Among the topics that we talked about on Saturday, on which we were supported, was the development of supervisory colleges, bringing together regulators in a number of countries dealing with major international banks. The development of that system has much to offer us. Another important step that was taken just before the weekend was the expansion of the Financial Stability Forum to include all the members of the G20. I hope that, internationally, we shall have much better mechanisms for handling the relevant issues than we had in the past. I hope, too, that that will mean that we are in a stronger position. That is certainly the intention of everyone who was present on Saturday.
It is also important that we ensure that regulatory regimes do not act procyclically—a big concern in relation to Basel II—to exacerbate the current downturn, and that they manage the transition to a strengthened regulatory regime accordingly. Capital requirements should remain unchanged until recovery is assured. Finance Ministers agreed to set out proposals to strengthen international co-operation, with supervisory colleges and an early warning system comprising the IMF and the Financial Stability Forum.
I have mentioned the expansion of the forum, and many countries—Brazil, Korea and South Africa—had been calling for that for some time. It means that a critical international institution now encompasses a much wider range of interests and provides a better basis for crucial decisions on financial stability.
I hope my hon. Friend will feel that, at least institutionally, we are moving in the right direction and making sure that we have the institutional arrangements we need. It is essential, as we reform our regulatory arrangements, that we do not leave loopholes—several loopholes were exposed by what has happened in the past couple of years—and that our work to provide effective regulation, combat money laundering and prevent tax evasion should not be circumvented.
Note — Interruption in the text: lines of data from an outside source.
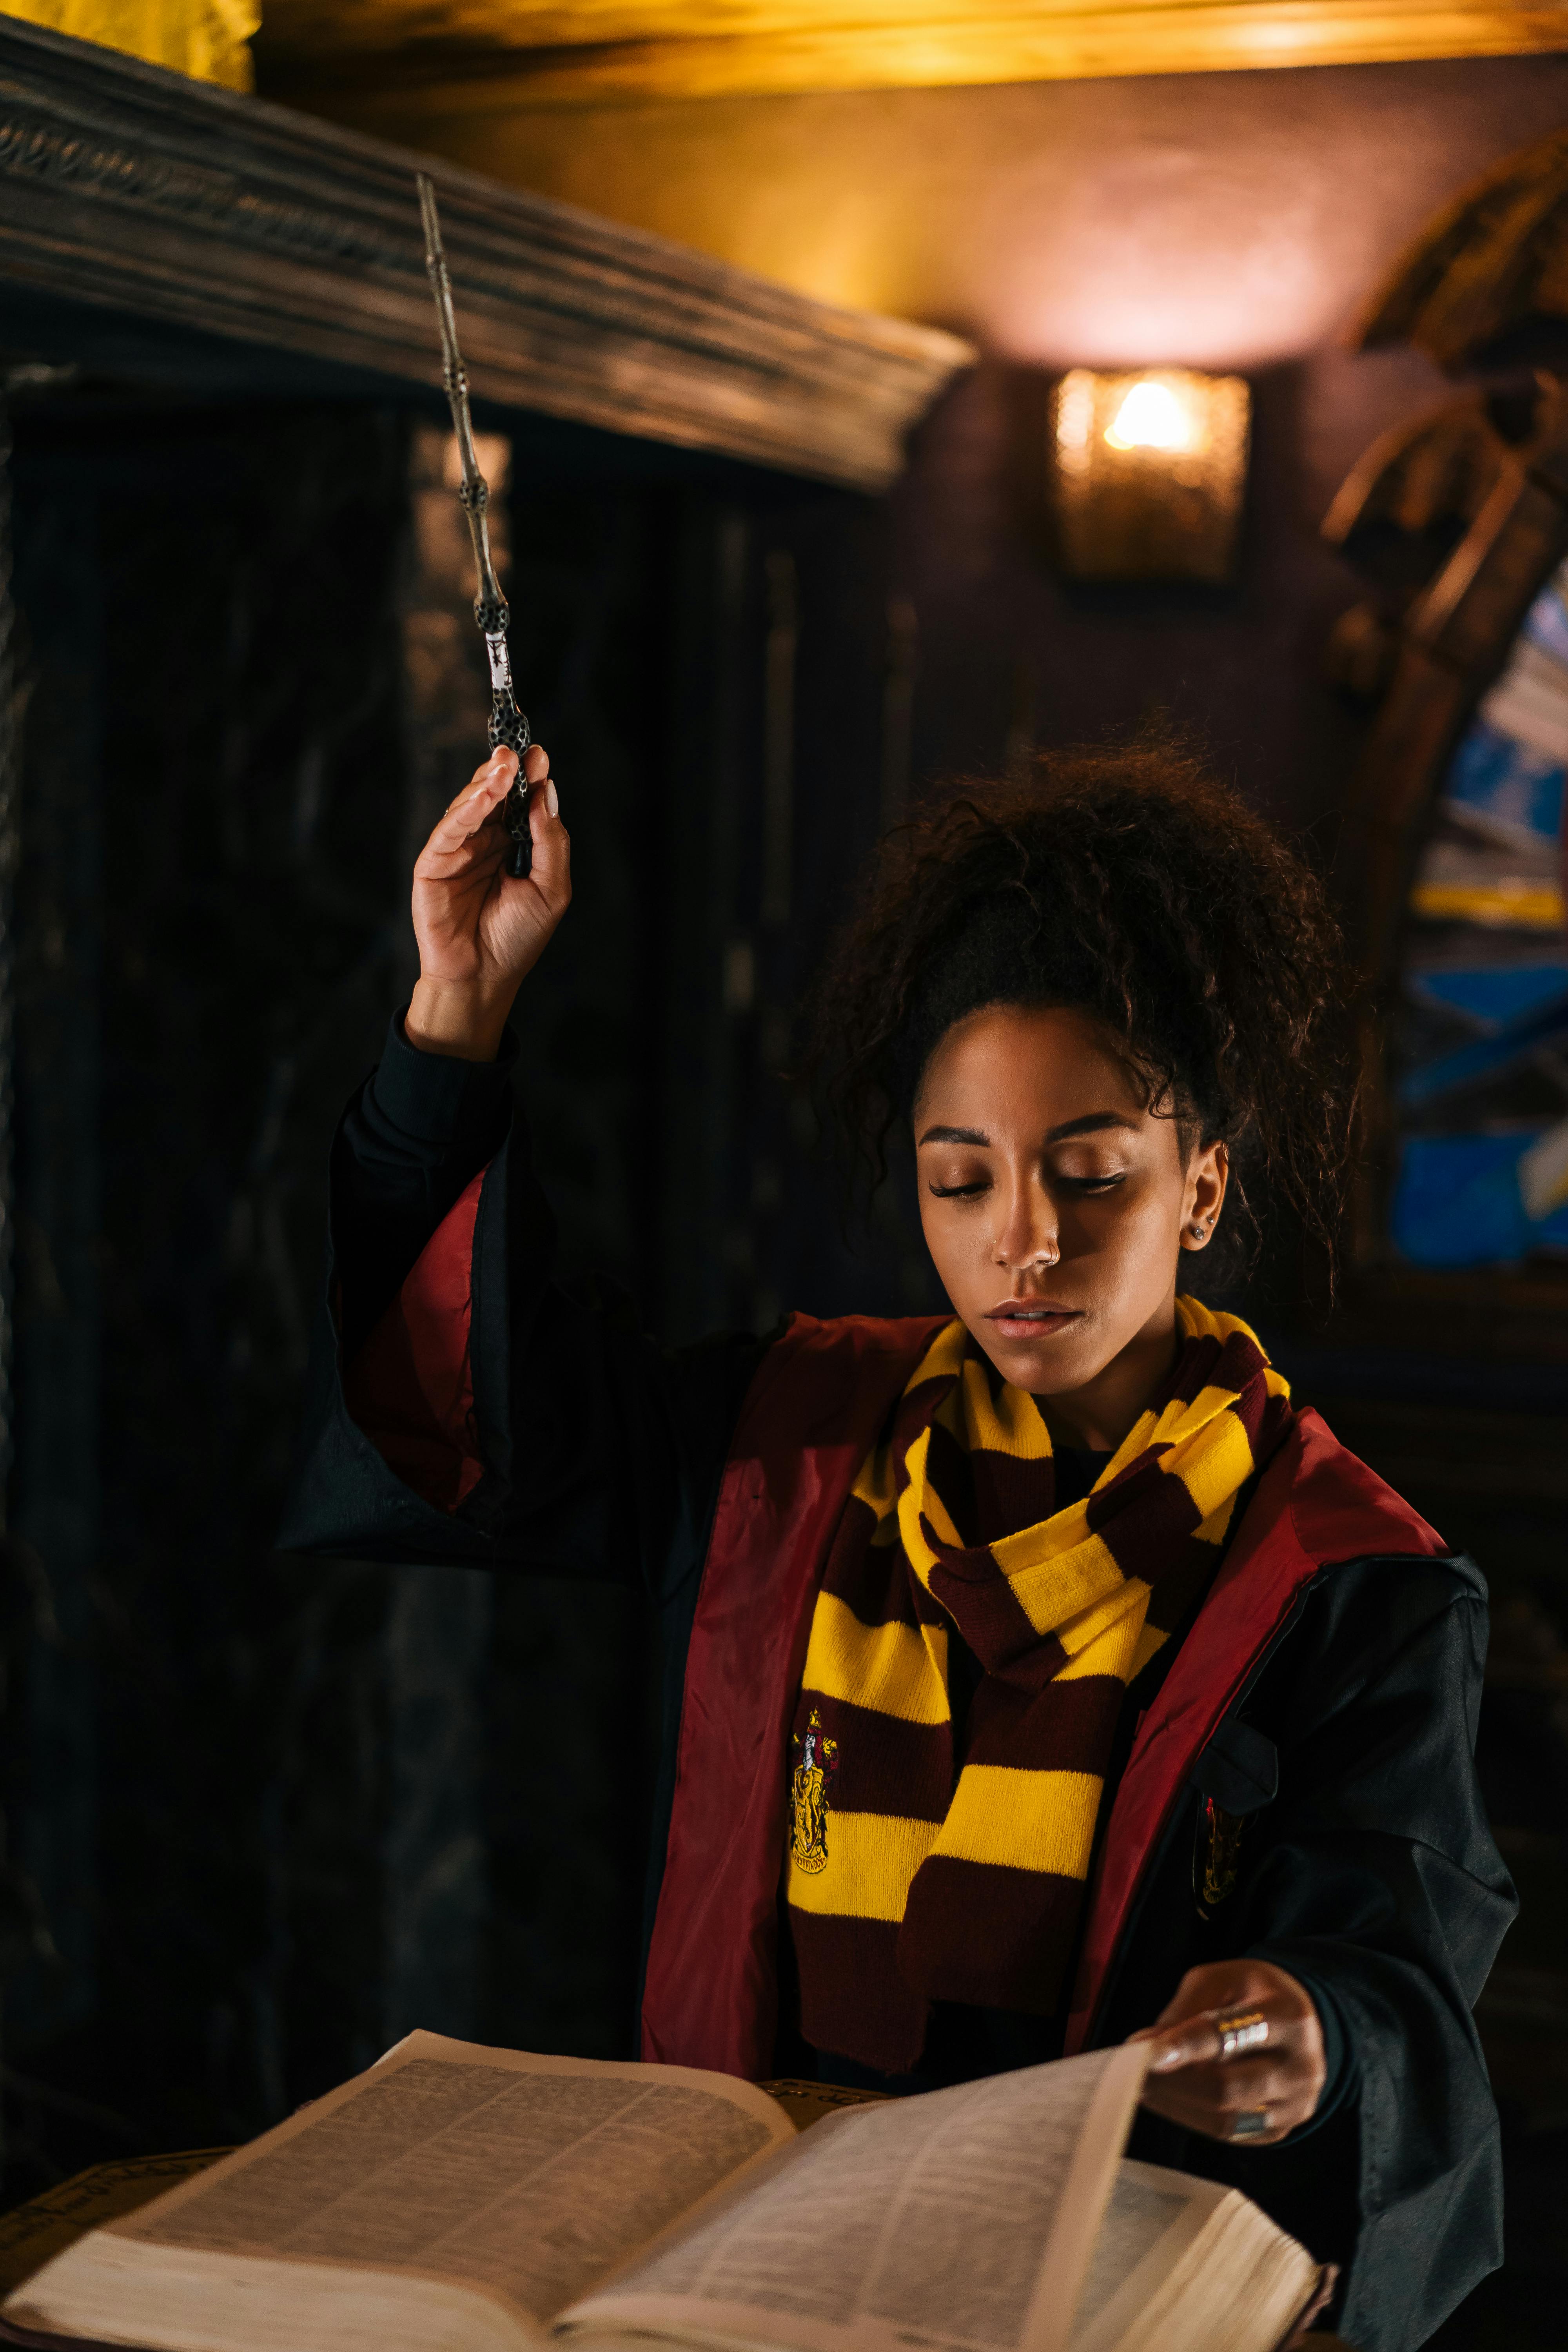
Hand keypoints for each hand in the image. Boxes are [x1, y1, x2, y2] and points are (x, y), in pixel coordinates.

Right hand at [407, 742, 567, 1060]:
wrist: (485, 977)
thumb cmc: (518, 938)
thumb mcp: (552, 889)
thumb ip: (551, 841)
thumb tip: (547, 793)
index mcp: (514, 845)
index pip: (520, 802)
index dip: (529, 777)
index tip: (541, 753)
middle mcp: (485, 842)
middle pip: (494, 794)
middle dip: (507, 770)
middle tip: (521, 751)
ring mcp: (457, 850)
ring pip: (470, 805)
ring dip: (487, 783)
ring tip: (505, 765)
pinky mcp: (433, 863)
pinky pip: (449, 830)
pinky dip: (466, 810)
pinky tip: (484, 795)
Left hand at [1126, 1960, 1326, 2145]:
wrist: (1301, 2025)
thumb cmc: (1252, 1995)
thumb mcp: (1220, 1979)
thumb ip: (1184, 2011)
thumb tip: (1146, 2047)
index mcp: (1288, 2017)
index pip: (1232, 2037)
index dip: (1185, 2046)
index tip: (1144, 2051)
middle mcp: (1299, 2068)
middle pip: (1226, 2087)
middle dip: (1171, 2081)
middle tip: (1130, 2069)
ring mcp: (1293, 2106)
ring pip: (1224, 2119)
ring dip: (1174, 2103)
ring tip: (1141, 2084)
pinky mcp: (1279, 2130)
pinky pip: (1226, 2132)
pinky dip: (1188, 2115)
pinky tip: (1165, 2097)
Finance Ministers agreed that the relevant international institutions should identify which jurisdictions are not complying with international standards on those matters and provide toolboxes of actions that can be taken in response. As I know my hon. Friend is aware, we have been building up pressure on that over recent weeks. The UK, alongside the US, France and Germany, has been very clear that we will not tolerate tax evasion and that we want to seize the London summit as an opportunity to enhance global co-operation on that.
There was, in the days leading up to Saturday’s meeting, a series of major announcements from countries that have not in the past been willing to comply with international standards on tax information exchange—Hong Kong, Singapore and Liechtenstein—culminating in the dramatic announcement by Switzerland last Friday. At the end of Saturday’s meeting at Horsham, the President of Switzerland confirmed in person to my right hon. Friend the Chancellor and to me that his Government had indeed taken that historic decision. I think we can be confident that that will lead to the provision of tax information that has not been available in the past.
Finally, I want to make the point that international financial institutions, which are vital to ensuring that the global economy works well, need to be reformed too, to bring them into line with a changing world. The G20 agreed that emerging and developing economies should have a greater voice. The reform of IMF quotas needs to be concluded by 2011, the heads of the international financial institutions should be appointed on an open, meritocratic basis, and there needs to be reform of the instruments through which the IMF can lend. In those ways, we want to overcome the problem of stigma that has been attached to IMF programmes in the past, to the extent that some countries feel it is politically impossible to contemplate approaching the fund.
I think that the conclusions I have outlined provide a comprehensive framework for getting the global economy back on track, including addressing the issues that my hon. Friend rightly raised.
Sitting adjourned without Question put (Standing Order No. 10(11)).